[PROVIDED PASSAGE]
☆ ☆ ☆ ☆

Complete the code to get **the 3 most liked posts**:

In [None]:
import sqlite3

conn = sqlite3.connect("data/blog.sqlite")
c = conn.cursor()

# TODO: write the query
query = """

"""
# $DELETE_BEGIN
query = """
    SELECT
        posts.id,
        posts.title,
        COUNT(*) like_count
    FROM posts
    JOIN likes ON posts.id = likes.post_id
    GROUP BY posts.id
    ORDER BY like_count DESC
    LIMIT 3
"""
# $DELETE_END
# TODO: Execute the query
# $DELETE_BEGIN
c.execute(query)
# $DELETE_END
# TODO: Fetch and print the results
# $DELETE_BEGIN
c.fetchall()
# $DELETE_END

[(143, 'Half imagine another.', 84),
 (83, 'Side foot leader popular.', 82),
 (99, 'Area paper whatever mean.', 81)]

---

### Pretty Print using _pandas_

The readbility of our `print()` statements is not so good.

☆ ☆ ☆ ☆

[ENTRIES PROVIDED]
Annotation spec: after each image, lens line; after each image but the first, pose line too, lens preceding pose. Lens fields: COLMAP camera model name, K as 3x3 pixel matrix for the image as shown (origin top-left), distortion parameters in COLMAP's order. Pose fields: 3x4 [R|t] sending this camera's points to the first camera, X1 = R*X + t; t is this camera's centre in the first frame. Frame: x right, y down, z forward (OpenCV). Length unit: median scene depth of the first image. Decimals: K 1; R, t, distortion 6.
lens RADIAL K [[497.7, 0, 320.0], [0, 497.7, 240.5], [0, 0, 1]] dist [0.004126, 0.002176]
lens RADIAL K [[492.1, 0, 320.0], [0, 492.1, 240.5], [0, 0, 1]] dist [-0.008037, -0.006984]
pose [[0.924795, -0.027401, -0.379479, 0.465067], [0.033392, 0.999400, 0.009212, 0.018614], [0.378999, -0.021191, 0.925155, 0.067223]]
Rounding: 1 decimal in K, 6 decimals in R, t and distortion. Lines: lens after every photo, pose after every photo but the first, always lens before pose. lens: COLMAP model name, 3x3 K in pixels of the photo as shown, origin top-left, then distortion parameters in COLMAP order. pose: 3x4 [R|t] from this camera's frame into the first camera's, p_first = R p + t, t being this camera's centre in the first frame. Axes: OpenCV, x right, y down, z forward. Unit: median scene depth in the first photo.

☆ ☆ ☆ ☆

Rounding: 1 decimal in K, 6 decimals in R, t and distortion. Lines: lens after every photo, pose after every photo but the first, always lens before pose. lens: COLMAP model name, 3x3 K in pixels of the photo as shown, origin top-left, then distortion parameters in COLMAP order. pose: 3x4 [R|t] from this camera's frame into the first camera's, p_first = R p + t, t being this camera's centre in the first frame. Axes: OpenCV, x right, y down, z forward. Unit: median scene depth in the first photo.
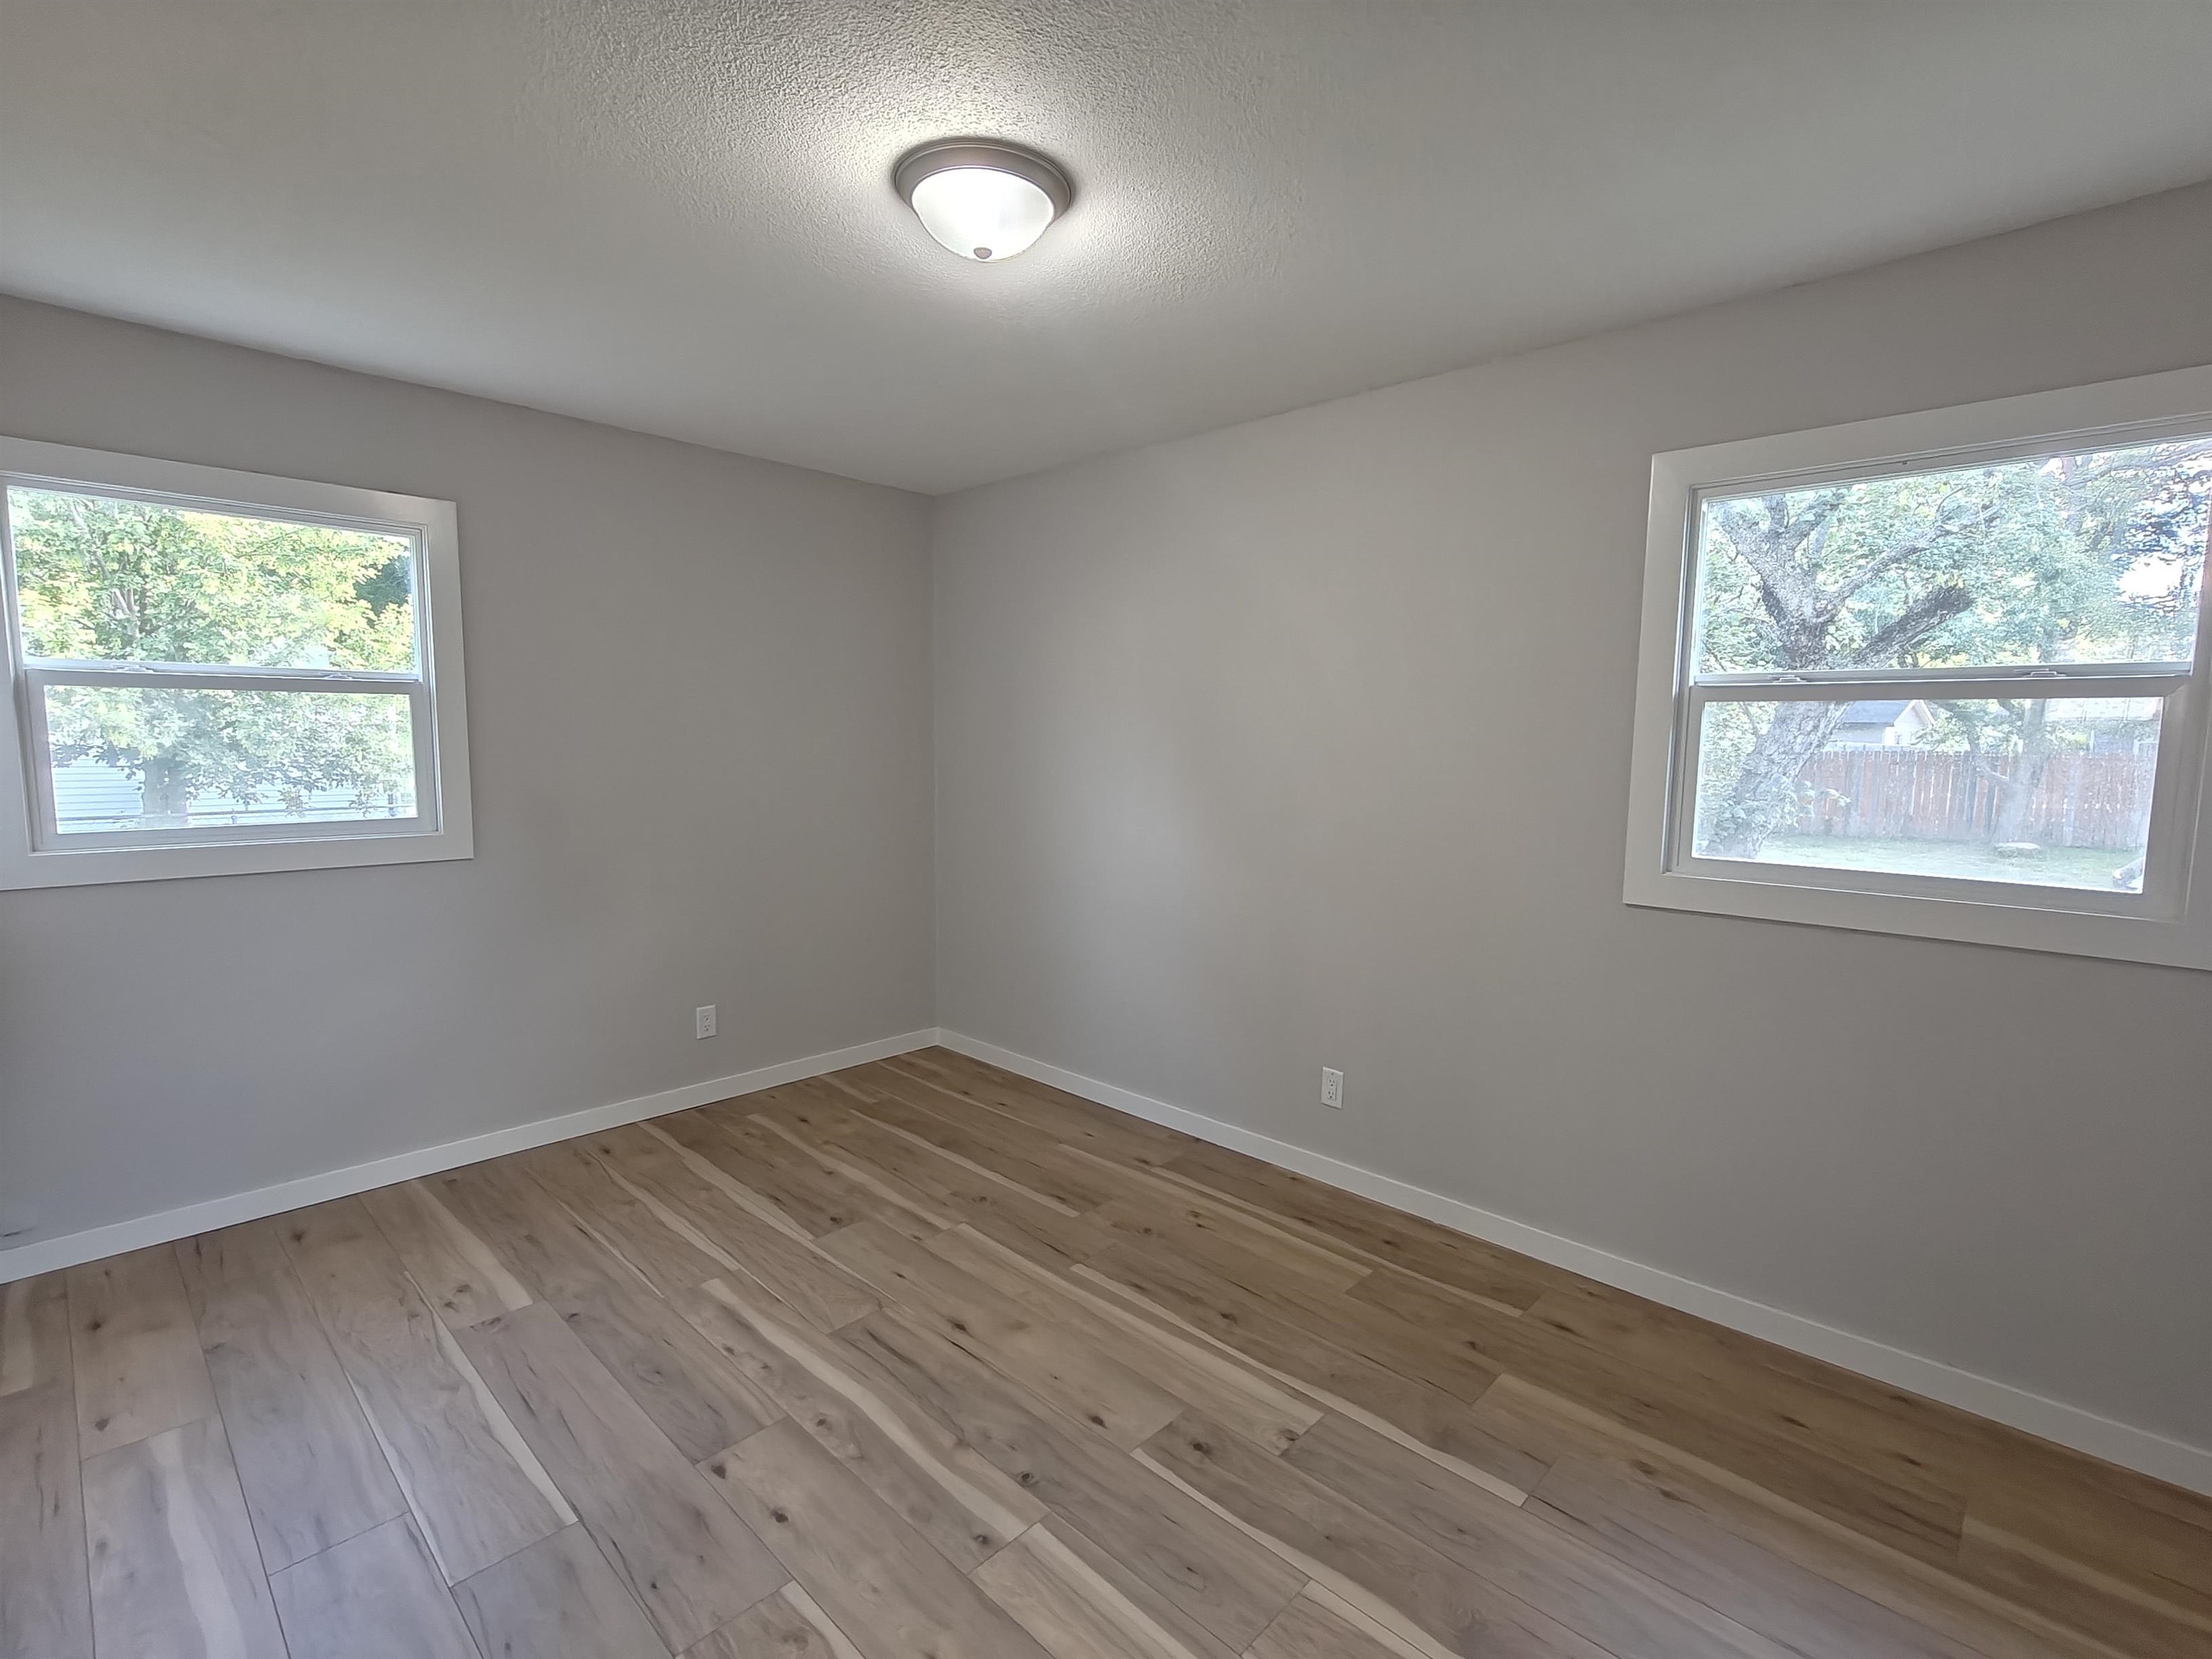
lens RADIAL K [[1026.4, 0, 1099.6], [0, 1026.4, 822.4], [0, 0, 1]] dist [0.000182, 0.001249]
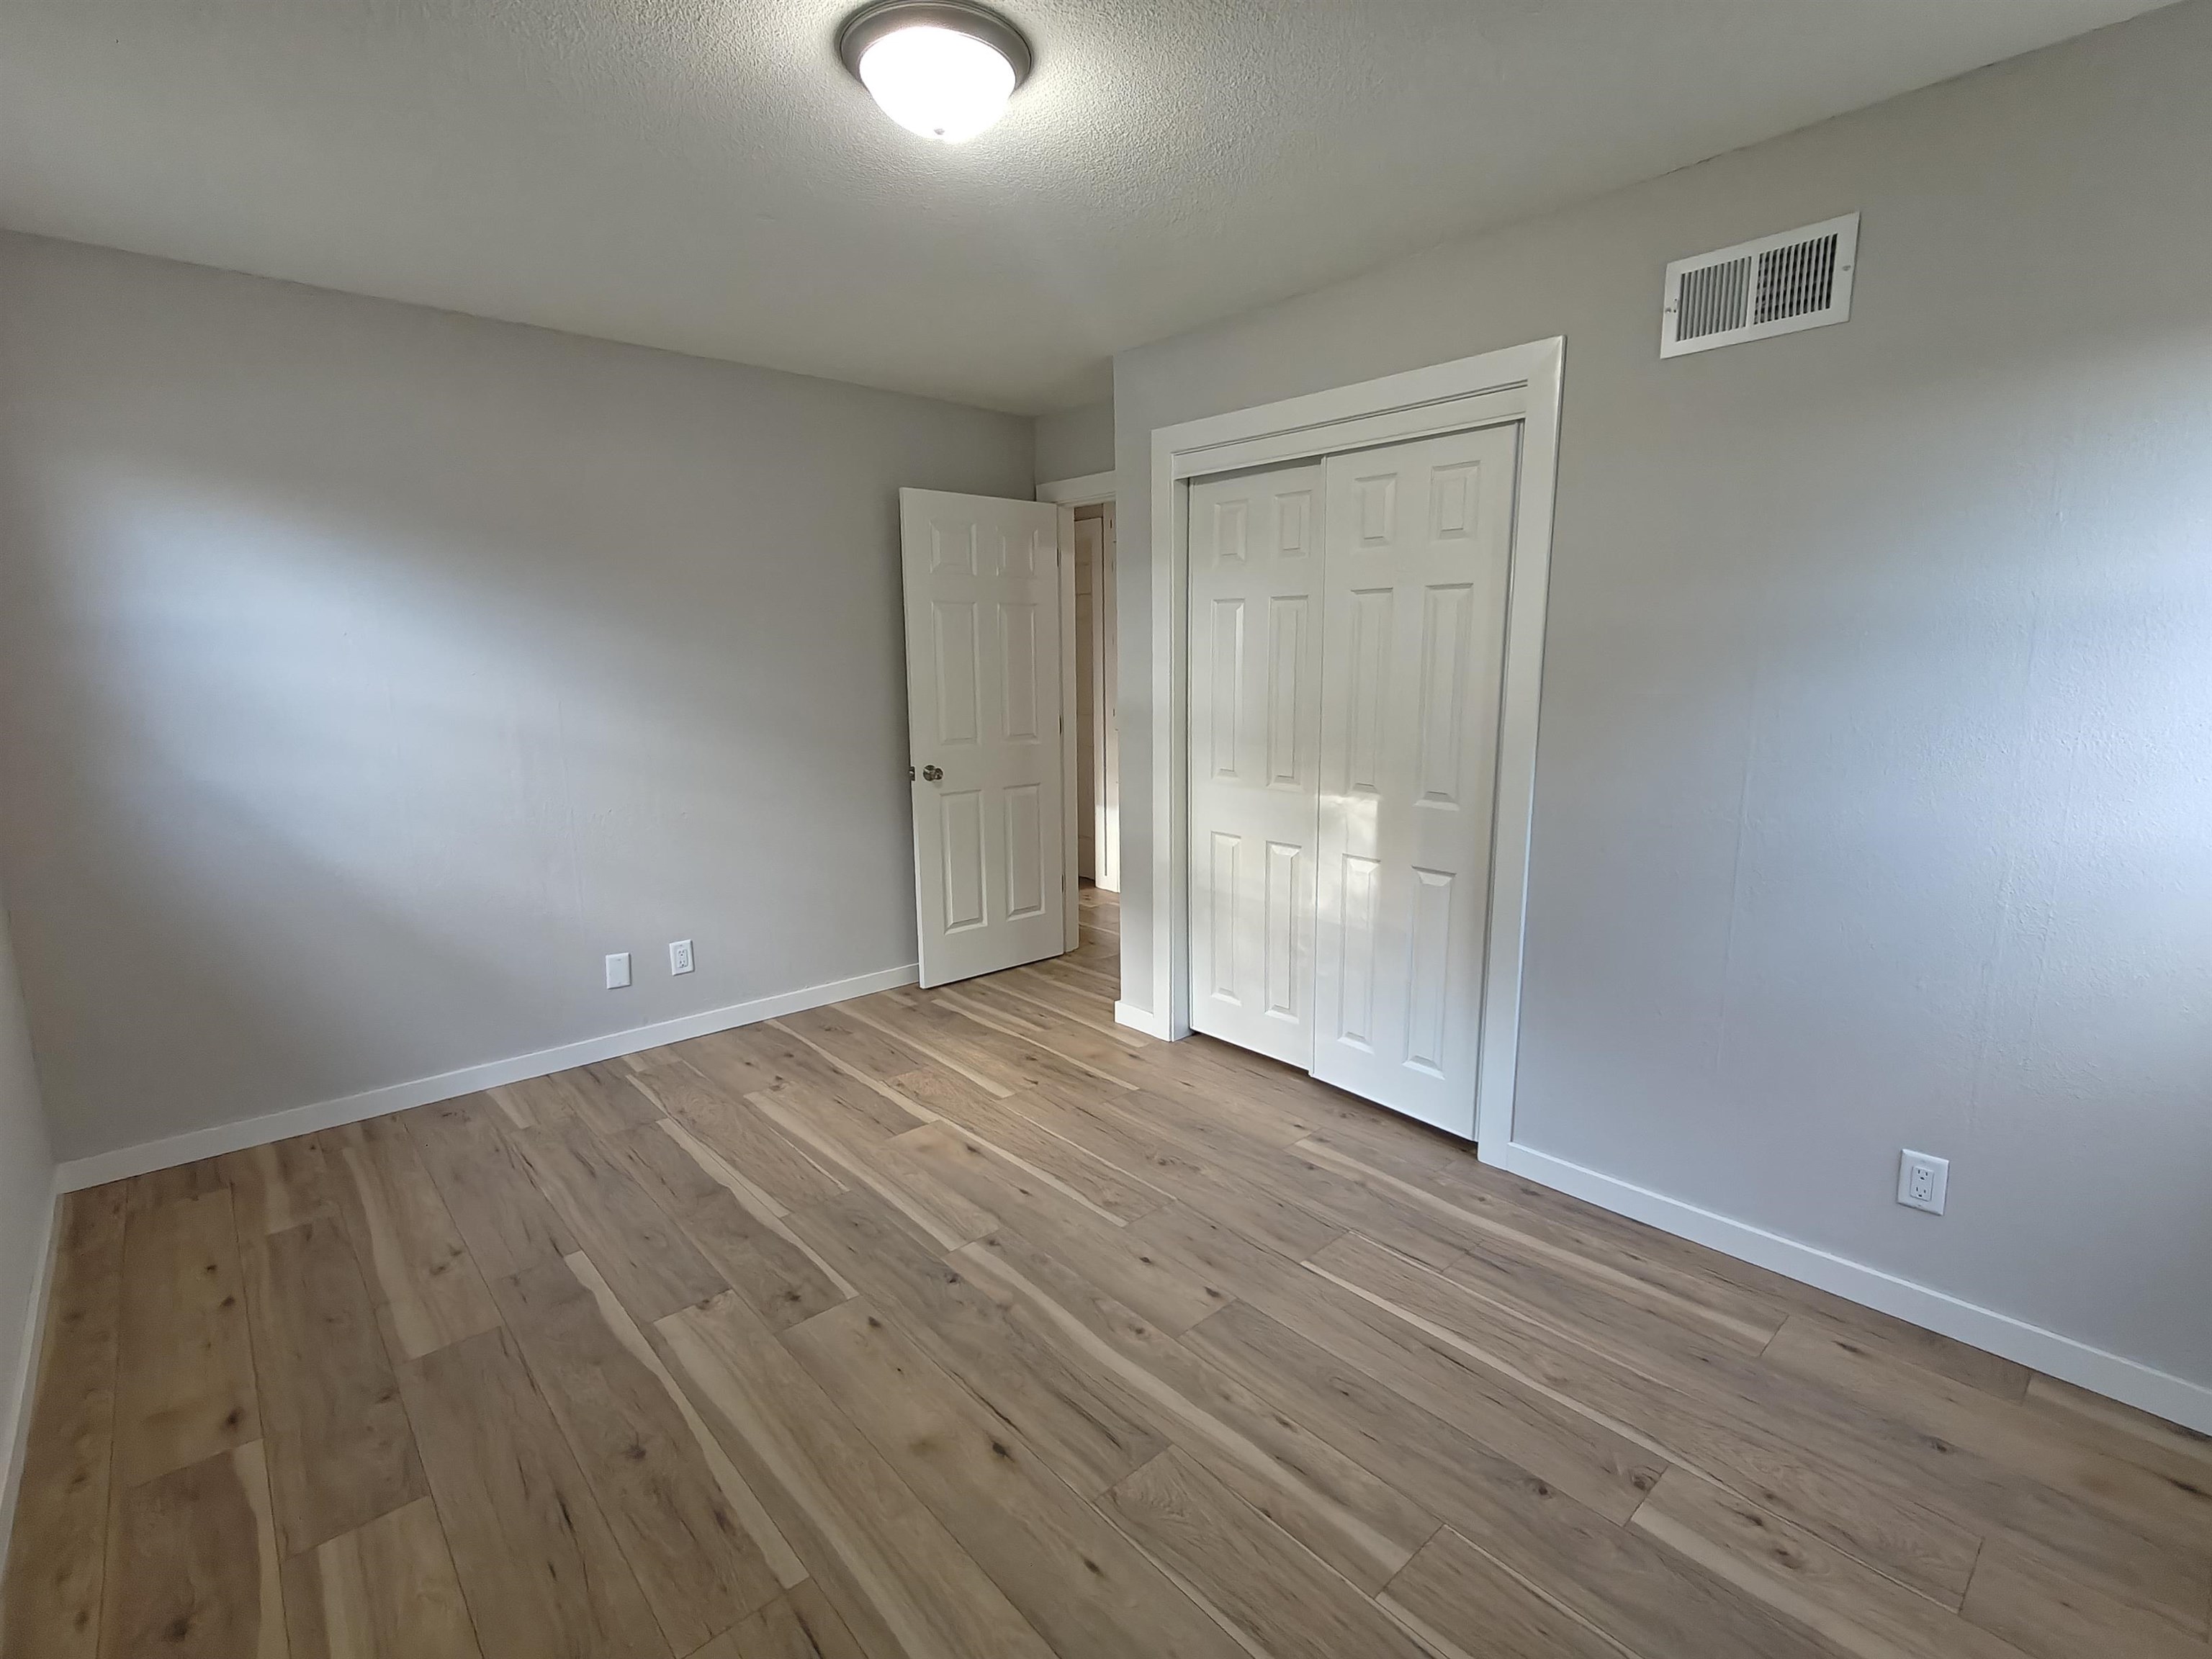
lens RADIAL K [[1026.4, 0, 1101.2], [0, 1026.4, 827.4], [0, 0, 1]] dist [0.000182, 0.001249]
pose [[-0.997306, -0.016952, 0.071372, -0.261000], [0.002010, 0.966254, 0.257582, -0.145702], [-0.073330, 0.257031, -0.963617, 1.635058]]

☆ ☆ ☆ ☆

[TASK TO COMPLETE] Please continue the notebook excerpt on querying a blog database with SQLite, starting right after its last sentence about the readability of `print()` statements.

[ANSWER TO THE PROBLEM]
Next week, we will introduce [pandas](https://pandas.pydata.org/) which will vastly improve the UX of our data exploration in Notebooks.

Execute the following cell to load `pandas` library:

In [None]:
import pandas as pd

Then try the previous `query` again, delegating the job of fetching results + displaying them to the `read_sql_query` function of `pandas`:

In [None]:
pd.read_sql_query(query, conn)

Unnamed: 0,id,title,like_count
0,143,Half imagine another.,84
1,83,Side foot leader popular.,82
2,99,Area paper whatever mean.,81


---
## 3. Find the three users who 'liked' the most

In [None]:
query = """

"""
# $DELETE_BEGIN
query = """
    SELECT
        users.id,
        users.first_name || " " || users.last_name full_name,
        COUNT(*) like_count
    FROM users
    JOIN likes ON users.id = likes.user_id
    GROUP BY users.id 
    ORDER BY like_count DESC
    LIMIT 3
"""
# $DELETE_END
pd.read_sql_query(query, conn)

Unnamed: 0,id,full_name,like_count
0,43,Michael Allen,236
1,12,Donna Ramirez,233
2,44,Hayley Williams,227


---
## 4. Find the most liked author

In [None]:
query = """

"""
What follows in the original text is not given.